INSTRUCTIONS TO FOLLOW
Update the lines starting at the one that contains "What is the difference" and stopping after the one that contains "At which category" by changing "series" to "group" and leaving everything else as it is. Give only those lines, without the pictures.

MATERIAL SHOWN
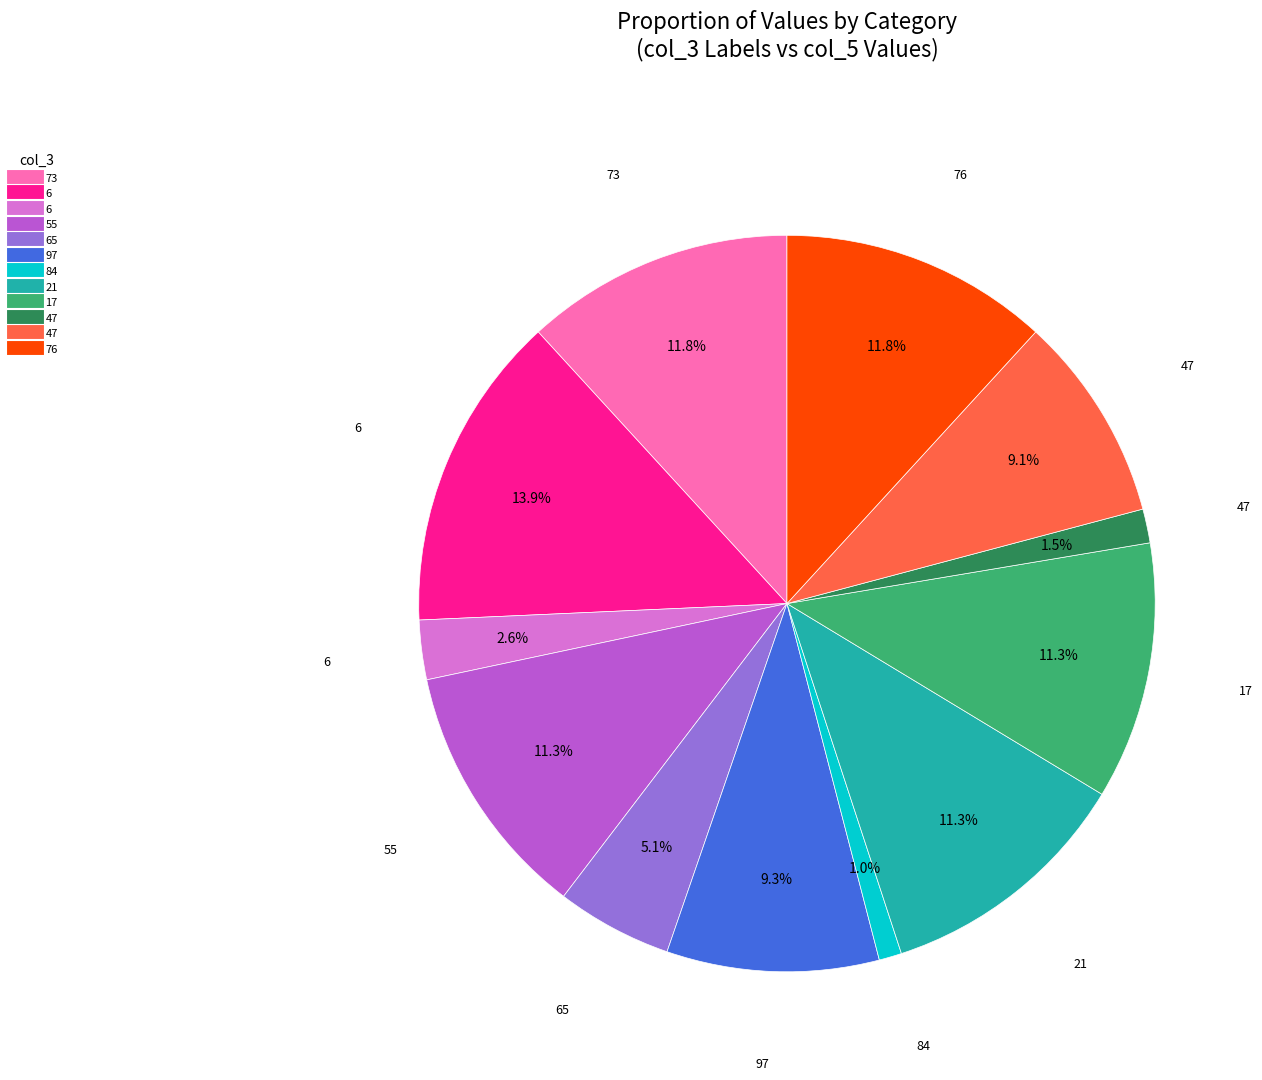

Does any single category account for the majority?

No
--
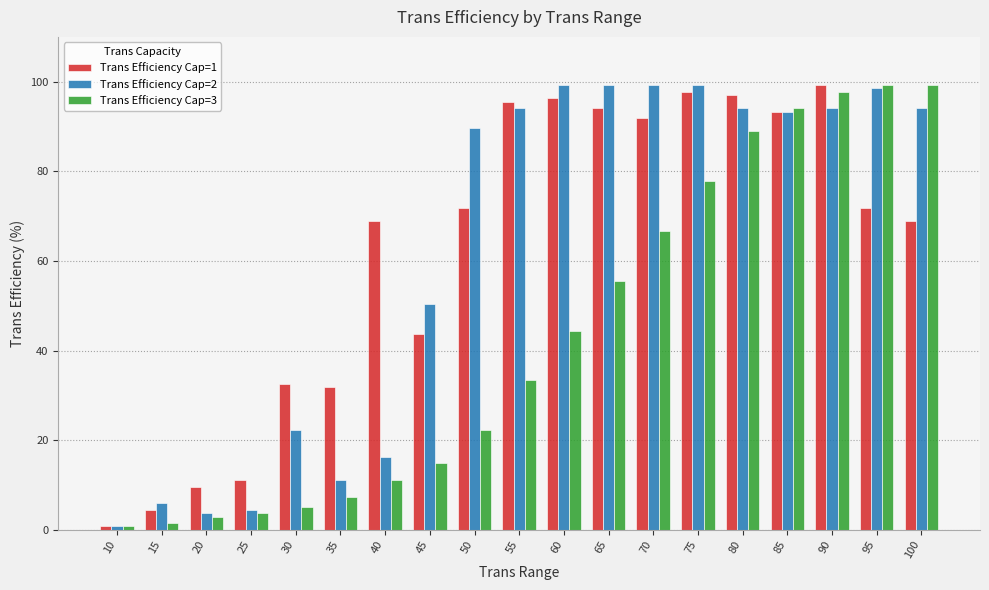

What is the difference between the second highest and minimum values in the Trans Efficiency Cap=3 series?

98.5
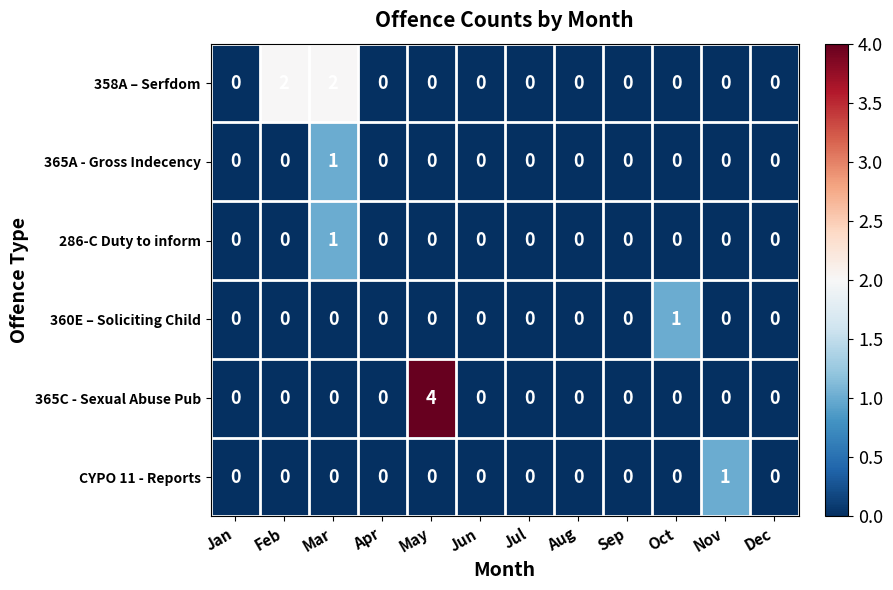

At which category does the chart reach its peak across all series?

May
* * *
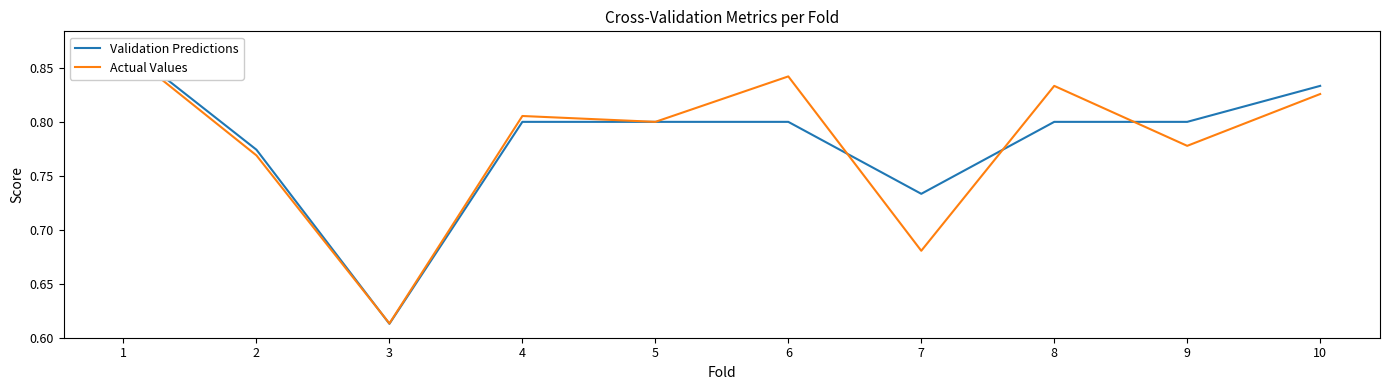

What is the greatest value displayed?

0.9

OUTPUT OF THE TASK
What is the difference between the second highest and minimum values in the Trans Efficiency Cap=3 group?

98.5

At which category does the chart reach its peak across all group?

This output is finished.